Geneva 3 December 2015 – A new package of support for measles and rubella immunisation approved today by the Board of Gavi the Vaccine Alliance will contribute towards saving more than a million lives. The decision marks a significant step forward in the approach to tackling measles and rubella in developing countries.

Despite progress over the past decade global targets to eliminate measles are significantly off-track. The disease still claims the lives of more than 100000 people worldwide every year most of them children under 5 years of age. The disease is so infectious that an unvaccinated person could catch measles in a doctors waiting room hours after an infected person has left the building.

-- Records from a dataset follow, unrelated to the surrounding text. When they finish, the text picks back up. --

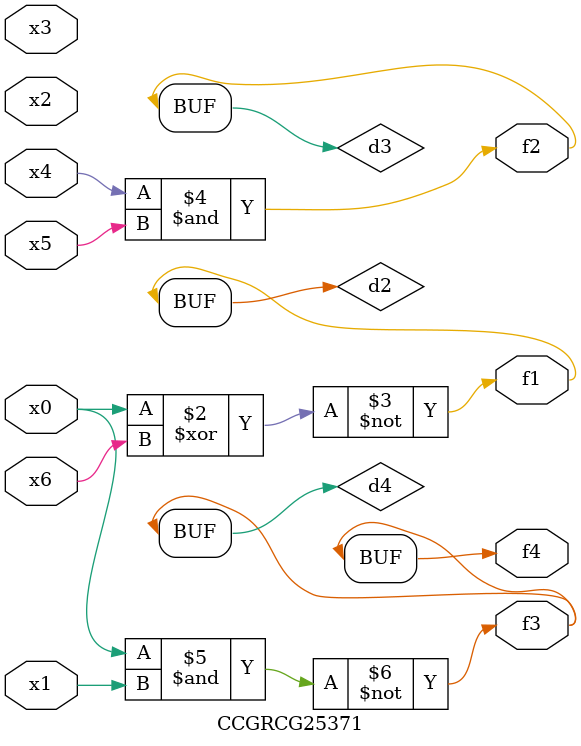
<source format=v>
module CCGRCG25371(
	input x0, x1, x2, x3, x4, x5, x6,
	output f1, f2, f3, f4
);

	wire d1, d2, d3, d4;

	nor (d1, x0);
	xnor (d2, x0, x6);
	and (d3, x4, x5);
	nand (d4, x0, x1);
	assign f1 = d2;
	assign f2 = d3;
	assign f3 = d4;
	assign f4 = d4;
endmodule

</source>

Communities with measles vaccination coverage rates lower than 90-95% are at risk of fast-spreading outbreaks leading to numerous fatalities.

The package of support we have agreed on today will save lives and give developing countries a golden opportunity to reform how they protect their children against measles 

Dagfinn Høybråten Chair of the Gavi Board

Gavis revised strategy will help consolidate the currently fragmented approach to tackling measles in developing countries underpinned by strong routine immunisation programmes with high coverage. This will put countries firmly on the road towards controlling the disease; they will also be able to take advantage of childrens visits to health facilities for measles vaccinations to increase coverage rates of other vaccines.

Gavi will support periodic data-driven measles and rubella campaigns to ensure children who have not been reached through routine immunisation are protected as well as supporting parts of the Measles & Rubella Initiatives (M&RI) work to tackle any outbreaks. Under the new approach these campaigns will be better planned and synchronised with other immunisation activities and be more targeted at the hardest to reach children. They will also be independently monitored.

Countries will be required to have a five-year rolling measles and rubella plan as part of their long term routine immunisation plans which will be updated annually.